* [Work required]:
Reproduce the text lines of every item below word for word, leaving the pictures out of your answer.
= Beginning of Section =
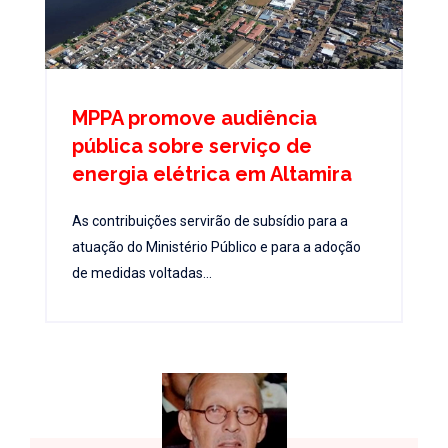
MPPA promove audiência
pública sobre serviço de
energia elétrica em Altamira
As contribuições servirão de subsídio para a
atuação do Ministério Público e para a adoção
de medidas voltadas...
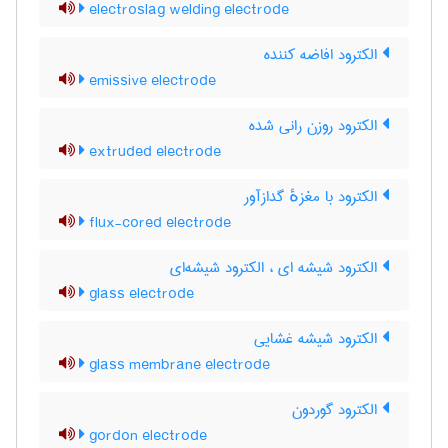
electroslag welding electrode
الکترود افاضه کننده
emissive electrode
الکترود روزن رانی شده
extruded electrode
الکترود با مغزهٔ گدازآور
flux-cored electrode
الکترود شیشه ای ، الکترود شیشه‌ای
glass electrode
الکترود شیشه غشایی
glass membrane electrode
الکترود گوردون
gordon electrode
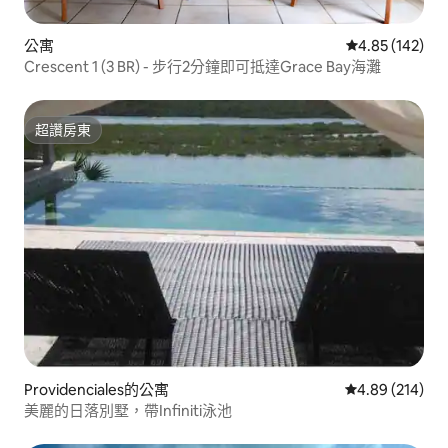
公寓
從 142 則評價
4.85 (142)
Crescent 1 (3 BR) - 步行2分鐘即可抵達Grace Bay海灘
超讚房東
超讚房東
Providenciales的公寓
從 214 則評價
4.89 (214)
美麗的日落別墅，帶Infiniti泳池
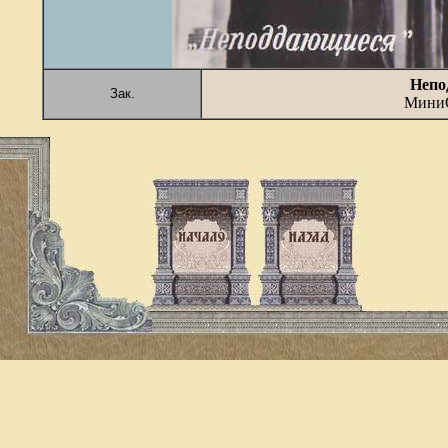
Непо
Зак.
МиниО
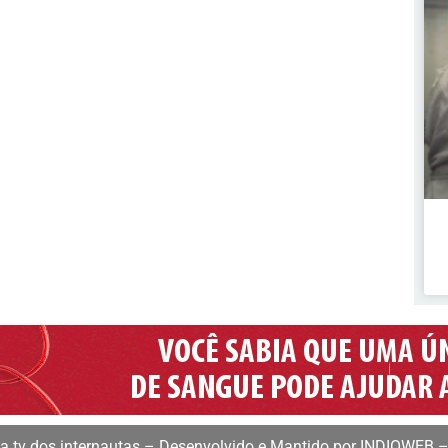
 tv dos internautas – Desenvolvido e Mantido por INDIOWEB –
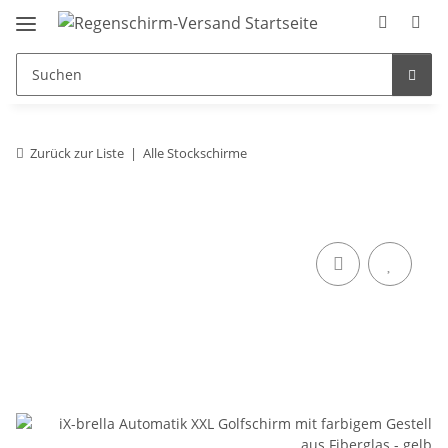
Zurück zur Liste
Alle Stockschirme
= End of Section =
* [Written reply]:
MPPA promove audiência
pública sobre serviço de
energia elétrica em Altamira
As contribuições servirão de subsídio para a
atuação do Ministério Público e para a adoção
de medidas voltadas...
electroslag welding electrode
الکترود افاضه کننده
emissive electrode
الکترود روزن رانی شده
extruded electrode
الکترود با مغزهٔ گدازآور
flux-cored electrode
الکترود شیشه ای ، الکترود شیشه‌ای
glass electrode
الکترود شیشه غشایی
glass membrane electrode
الکترود گوردون
gordon electrode
公寓
從 142 則評價
4.85 (142)
Crescent 1 (3 BR) - 步行2分鐘即可抵達Grace Bay海灘
超讚房東
超讚房東
Providenciales的公寓
從 214 則評價
4.89 (214)
美麗的日落別墅，帶Infiniti泳池
Непо
Зак.
МиниО
 tv dos internautas – Desenvolvido e Mantido por INDIOWEB –
Zurück zur Liste
Alle Stockschirme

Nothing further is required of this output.